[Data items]
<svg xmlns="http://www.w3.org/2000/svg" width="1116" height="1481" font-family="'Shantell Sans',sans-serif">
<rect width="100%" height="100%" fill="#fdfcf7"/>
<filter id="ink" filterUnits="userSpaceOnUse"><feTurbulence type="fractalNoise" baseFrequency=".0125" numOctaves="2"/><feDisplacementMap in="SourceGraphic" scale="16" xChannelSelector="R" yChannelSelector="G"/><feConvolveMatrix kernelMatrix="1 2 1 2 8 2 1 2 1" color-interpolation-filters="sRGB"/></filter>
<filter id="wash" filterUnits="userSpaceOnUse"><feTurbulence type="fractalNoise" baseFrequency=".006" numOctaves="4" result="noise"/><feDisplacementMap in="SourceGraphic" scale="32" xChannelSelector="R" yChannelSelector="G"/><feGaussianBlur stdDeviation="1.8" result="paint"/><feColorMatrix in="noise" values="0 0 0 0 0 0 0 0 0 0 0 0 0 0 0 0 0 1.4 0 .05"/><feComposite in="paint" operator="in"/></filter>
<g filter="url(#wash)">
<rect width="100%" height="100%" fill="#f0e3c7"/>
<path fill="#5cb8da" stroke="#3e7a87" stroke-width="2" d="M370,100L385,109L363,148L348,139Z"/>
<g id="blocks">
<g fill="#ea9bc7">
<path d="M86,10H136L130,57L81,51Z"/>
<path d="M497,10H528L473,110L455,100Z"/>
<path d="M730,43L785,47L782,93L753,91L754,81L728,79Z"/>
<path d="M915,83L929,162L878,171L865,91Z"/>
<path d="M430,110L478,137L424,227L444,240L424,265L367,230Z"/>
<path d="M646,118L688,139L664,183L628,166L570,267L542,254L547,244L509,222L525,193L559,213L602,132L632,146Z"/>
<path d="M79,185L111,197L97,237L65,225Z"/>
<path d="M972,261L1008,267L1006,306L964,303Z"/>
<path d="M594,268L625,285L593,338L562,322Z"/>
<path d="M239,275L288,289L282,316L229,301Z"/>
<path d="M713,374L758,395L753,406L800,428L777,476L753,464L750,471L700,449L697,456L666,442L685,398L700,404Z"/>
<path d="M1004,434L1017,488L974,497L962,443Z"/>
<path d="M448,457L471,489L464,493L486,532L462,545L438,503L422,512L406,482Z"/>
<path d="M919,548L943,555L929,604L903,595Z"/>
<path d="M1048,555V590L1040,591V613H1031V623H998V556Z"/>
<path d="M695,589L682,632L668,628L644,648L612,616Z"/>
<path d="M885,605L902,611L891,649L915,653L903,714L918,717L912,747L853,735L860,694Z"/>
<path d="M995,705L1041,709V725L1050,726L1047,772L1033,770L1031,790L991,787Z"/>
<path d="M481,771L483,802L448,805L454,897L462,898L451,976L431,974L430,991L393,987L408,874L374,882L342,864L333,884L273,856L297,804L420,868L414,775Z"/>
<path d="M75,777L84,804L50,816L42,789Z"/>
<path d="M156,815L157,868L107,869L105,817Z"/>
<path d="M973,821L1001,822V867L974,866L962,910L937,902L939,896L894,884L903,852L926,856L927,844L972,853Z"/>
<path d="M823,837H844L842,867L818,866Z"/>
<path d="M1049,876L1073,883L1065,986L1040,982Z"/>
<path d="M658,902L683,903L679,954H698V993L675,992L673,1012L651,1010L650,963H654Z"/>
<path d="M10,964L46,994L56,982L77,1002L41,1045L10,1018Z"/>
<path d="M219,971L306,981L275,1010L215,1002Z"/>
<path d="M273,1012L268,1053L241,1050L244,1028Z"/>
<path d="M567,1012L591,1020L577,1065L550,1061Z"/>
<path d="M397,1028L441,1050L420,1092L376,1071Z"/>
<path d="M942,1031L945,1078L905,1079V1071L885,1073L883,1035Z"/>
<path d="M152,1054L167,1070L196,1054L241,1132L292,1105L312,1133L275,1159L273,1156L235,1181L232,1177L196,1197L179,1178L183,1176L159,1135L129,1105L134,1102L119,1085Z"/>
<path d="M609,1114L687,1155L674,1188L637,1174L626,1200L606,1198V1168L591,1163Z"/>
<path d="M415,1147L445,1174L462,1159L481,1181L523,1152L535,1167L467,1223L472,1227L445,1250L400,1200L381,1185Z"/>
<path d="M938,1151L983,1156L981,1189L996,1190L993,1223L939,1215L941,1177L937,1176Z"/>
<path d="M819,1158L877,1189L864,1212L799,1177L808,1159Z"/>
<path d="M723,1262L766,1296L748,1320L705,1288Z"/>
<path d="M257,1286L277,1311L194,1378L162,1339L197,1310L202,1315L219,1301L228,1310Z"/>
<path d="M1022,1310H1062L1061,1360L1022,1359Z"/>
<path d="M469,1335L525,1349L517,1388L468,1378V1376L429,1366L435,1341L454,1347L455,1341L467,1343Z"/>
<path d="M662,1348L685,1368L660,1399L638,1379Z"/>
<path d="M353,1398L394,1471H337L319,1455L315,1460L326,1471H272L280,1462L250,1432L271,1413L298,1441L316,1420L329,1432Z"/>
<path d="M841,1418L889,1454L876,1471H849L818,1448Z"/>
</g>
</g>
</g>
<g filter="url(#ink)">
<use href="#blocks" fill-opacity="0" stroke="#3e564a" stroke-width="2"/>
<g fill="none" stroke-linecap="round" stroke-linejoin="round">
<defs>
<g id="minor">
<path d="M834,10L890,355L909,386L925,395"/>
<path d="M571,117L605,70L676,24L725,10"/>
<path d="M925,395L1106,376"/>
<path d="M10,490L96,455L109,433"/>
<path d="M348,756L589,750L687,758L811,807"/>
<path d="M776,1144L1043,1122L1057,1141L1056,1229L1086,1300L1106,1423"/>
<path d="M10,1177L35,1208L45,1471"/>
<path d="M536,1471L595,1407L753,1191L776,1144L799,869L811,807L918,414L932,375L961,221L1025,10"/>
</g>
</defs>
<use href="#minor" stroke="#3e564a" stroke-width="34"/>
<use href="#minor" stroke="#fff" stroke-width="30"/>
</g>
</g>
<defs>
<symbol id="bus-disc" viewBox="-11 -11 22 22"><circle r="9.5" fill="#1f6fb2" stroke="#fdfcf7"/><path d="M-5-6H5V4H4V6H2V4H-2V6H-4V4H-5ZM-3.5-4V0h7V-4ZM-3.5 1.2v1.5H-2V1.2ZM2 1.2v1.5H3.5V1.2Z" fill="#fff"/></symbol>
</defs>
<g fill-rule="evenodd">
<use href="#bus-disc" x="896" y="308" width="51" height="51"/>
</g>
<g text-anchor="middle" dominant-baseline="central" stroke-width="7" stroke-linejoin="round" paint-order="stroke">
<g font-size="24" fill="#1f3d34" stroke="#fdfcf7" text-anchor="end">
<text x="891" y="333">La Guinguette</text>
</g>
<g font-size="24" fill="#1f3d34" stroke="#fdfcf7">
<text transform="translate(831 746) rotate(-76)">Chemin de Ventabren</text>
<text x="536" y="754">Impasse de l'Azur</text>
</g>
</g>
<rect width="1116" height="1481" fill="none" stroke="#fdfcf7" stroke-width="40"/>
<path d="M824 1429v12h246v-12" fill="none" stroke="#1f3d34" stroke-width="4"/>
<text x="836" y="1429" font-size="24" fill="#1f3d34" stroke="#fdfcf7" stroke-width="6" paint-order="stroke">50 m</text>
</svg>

The task: Copy every record above verbatim and in full.

Answer box:
<svg xmlns="http://www.w3.org/2000/svg" width="1116" height="1481" font-family="'Shantell Sans',sans-serif">
<rect width="100%" height="100%" fill="#fdfcf7"/>
<filter id="ink" filterUnits="userSpaceOnUse"><feTurbulence type="fractalNoise" baseFrequency=".0125" numOctaves="2"/><feDisplacementMap in="SourceGraphic" scale="16" xChannelSelector="R" yChannelSelector="G"/><feConvolveMatrix kernelMatrix="1 2 1 2 8 2 1 2 1" color-interpolation-filters="sRGB"/></filter>
<filter id="wash" filterUnits="userSpaceOnUse"><feTurbulence type="fractalNoise" baseFrequency=".006" numOctaves="4" result="noise"/><feDisplacementMap in="SourceGraphic" scale="32" xChannelSelector="R" yChannelSelector="G"/><feGaussianBlur stdDeviation="1.8" result="paint"/><feColorMatrix in="noise" values="0 0 0 0 0 0 0 0 0 0 0 0 0 0 0 0 0 1.4 0 .05"/><feComposite in="paint" operator="in"/></filter>
<g filter="url(#wash)">
<rect width="100%" height="100%" fill="#f0e3c7"/>
<path fill="#5cb8da" stroke="#3e7a87" stroke-width="2" d="M370,100L385,109L363,148L348,139Z"/>
<g id="blocks">
<g fill="#ea9bc7">
<path d="M86,10H136L130,57L81,51Z"/>
<path d="M497,10H528L473,110L455,100Z"/>
<path d="M730,43L785,47L782,93L753,91L754,81L728,79Z"/>
<path d="M915,83L929,162L878,171L865,91Z"/>
<path d="M430,110L478,137L424,227L444,240L424,265L367,230Z"/>
<path d="M646,118L688,139L664,183L628,166L570,267L542,254L547,244L509,222L525,193L559,213L602,132L632,146Z"/>
<path d="M79,185L111,197L97,237L65,225Z"/>
<path d="M972,261L1008,267L1006,306L964,303Z"/>
<path d="M594,268L625,285L593,338L562,322Z"/>
<path d="M239,275L288,289L282,316L229,301Z"/>
<path d="M713,374L758,395L753,406L800,428L777,476L753,464L750,471L700,449L697,456L666,442L685,398L700,404Z"/>
<path d="M1004,434L1017,488L974,497L962,443Z"/>
<path d="M448,457L471,489L464,493L486,532L462,545L438,503L422,512L406,482Z"/>
<path d="M919,548L943,555L929,604L903,595Z"/>
<path d="M1048,555V590L1040,591V613H1031V623H998V556Z"/>
<path d="M695,589L682,632L668,628L644,648L612,616Z"/>
<path d="M885,605L902,611L891,649L915,653L903,714L918,717L912,747L853,735L860,694Z"/>
<path d="M995,705L1041,709V725L1050,726L1047,772L1033,770L1031,790L991,787Z"/>
<path d="M481,771L483,802L448,805L454,897L462,898L451,976L431,974L430,991L393,987L408,874L374,882L342,864L333,884L273,856L297,804L420,868L414,775Z"/>
<path d="M75,777L84,804L50,816L42,789Z"/>
<path d="M156,815L157,868L107,869L105,817Z"/>
<path d="M973,821L1001,822V867L974,866L962,910L937,902L939,896L894,884L903,852L926,856L927,844L972,853Z"/>
<path d="M823,837H844L842,867L818,866Z"/>
<path d="M1049,876L1073,883L1065,986L1040,982Z"/>
<path d="M658,902L683,903L679,954H698V993L675,992L673,1012L651,1010L650,963H654Z"/>
<path d="M10,964L46,994L56,982L77,1002L41,1045L10,1018Z"/>
<path d="M219,971L306,981L275,1010L215,1002Z"/>
<path d="M273,1012L268,1053L241,1050L244,1028Z"/>
<path d="M567,1012L591,1020L577,1065L550,1061Z"/>
<path d="M397,1028L441,1050L420,1092L376,1071Z"/>
<path d="M942,1031L945,1078L905,1079V1071L885,1073L883,1035Z"/>
<path d="M152,1054L167,1070L196,1054L241,1132L292,1105L312,1133L275,1159L273,1156L235,1181L232,1177L196,1197L179,1178L183,1176L159,1135L129,1105L134,1102L119,1085Z"/>
<path d="M609,1114L687,1155L674,1188L637,1174L626,1200L606,1198V1168L591,1163Z"/>
<path d="M415,1147L445,1174L462,1159L481,1181L523,1152L535,1167L467,1223L472,1227L445,1250L400,1200L381,1185Z"/>
<path d="M938,1151L983,1156L981,1189L996,1190L993,1223L939,1215L941,1177L937,1176Z"/>
<path d="M819,1158L877,1189L864,1212L799,1177L808,1159Z"/>
<path d="M723,1262L766,1296L748,1320L705,1288Z"/>
<path d="M257,1286L277,1311L194,1378L162,1339L197,1310L202,1315L219,1301L228,1310Z"/>
<path d="M1022,1310H1062L1061,1360L1022,1359Z"/>
<path d="M469,1335L525,1349L517,1388L468,1378V1376L429,1366L435,1341L454,1347L455,1341L467,1343Z"/>
<path d="M662,1348L685,1368L660,1399L638,1379Z"/>
<path d="M353,1398L394,1471H337L319,1455L315,1460L326,1471H272L280,1462L250,1432L271,1413L298,1441L316,1420L329,1432Z"/>
<path d="M841,1418L889,1454L876,1471H849L818,1448Z"/>
</g>
</g>
</g>
<g filter="url(#ink)">
<use href="#blocks" fill-opacity="0" stroke="#3e564a" stroke-width="2"/>
<g fill="none" stroke-linecap="round" stroke-linejoin="round">
<defs>
<g id="minor">
<path d="M834,10L890,355L909,386L925,395"/>
<path d="M571,117L605,70L676,24L725,10"/>
<path d="M925,395L1106,376"/>
<path d="M10,490L96,455L109,433"/>
<path d="M348,756L589,750L687,758L811,807"/>
<path d="M776,1144L1043,1122L1057,1141L1056,1229L1086,1300L1106,1423"/>
<path d="M10,1177L35,1208L45,1471"/>
<path d="M536,1471L595,1407L753,1191L776,1144L799,869L811,807L918,414L932,375L961,221L1025,10"/>
</g>
</defs>
<use href="#minor" stroke="#3e564a" stroke-width="34"/>
<use href="#minor" stroke="#fff" stroke-width="30"/>
</g>
</g>
<defs>
<symbol id="bus-disc" viewBox="-11 -11 22 22"><circle r="9.5" fill="#1f6fb2" stroke="#fdfcf7"/><path d="M-5-6H5V4H4V6H2V4H-2V6H-4V4H-5ZM-3.5-4V0h7V-4ZM-3.5 1.2v1.5H-2V1.2ZM2 1.2v1.5H3.5V1.2Z" fill="#fff"/></symbol>
</defs>
<g fill-rule="evenodd">
<use href="#bus-disc" x="896" y="308" width="51" height="51"/>
</g>
<g text-anchor="middle" dominant-baseline="central" stroke-width="7" stroke-linejoin="round" paint-order="stroke">
<g font-size="24" fill="#1f3d34" stroke="#fdfcf7" text-anchor="end">
<text x="891" y="333">La Guinguette</text>
</g>
<g font-size="24" fill="#1f3d34" stroke="#fdfcf7">
<text transform="translate(831 746) rotate(-76)">Chemin de Ventabren</text>
<text x="536" y="754">Impasse de l'Azur</text>
</g>
</g>
<rect width="1116" height="1481" fill="none" stroke="#fdfcf7" stroke-width="40"/>
<path d="M824 1429v12h246v-12" fill="none" stroke="#1f3d34" stroke-width="4"/>
<text x="836" y="1429" font-size="24" fill="#1f3d34" stroke="#fdfcf7" stroke-width="6" paint-order="stroke">50 m</text>
</svg>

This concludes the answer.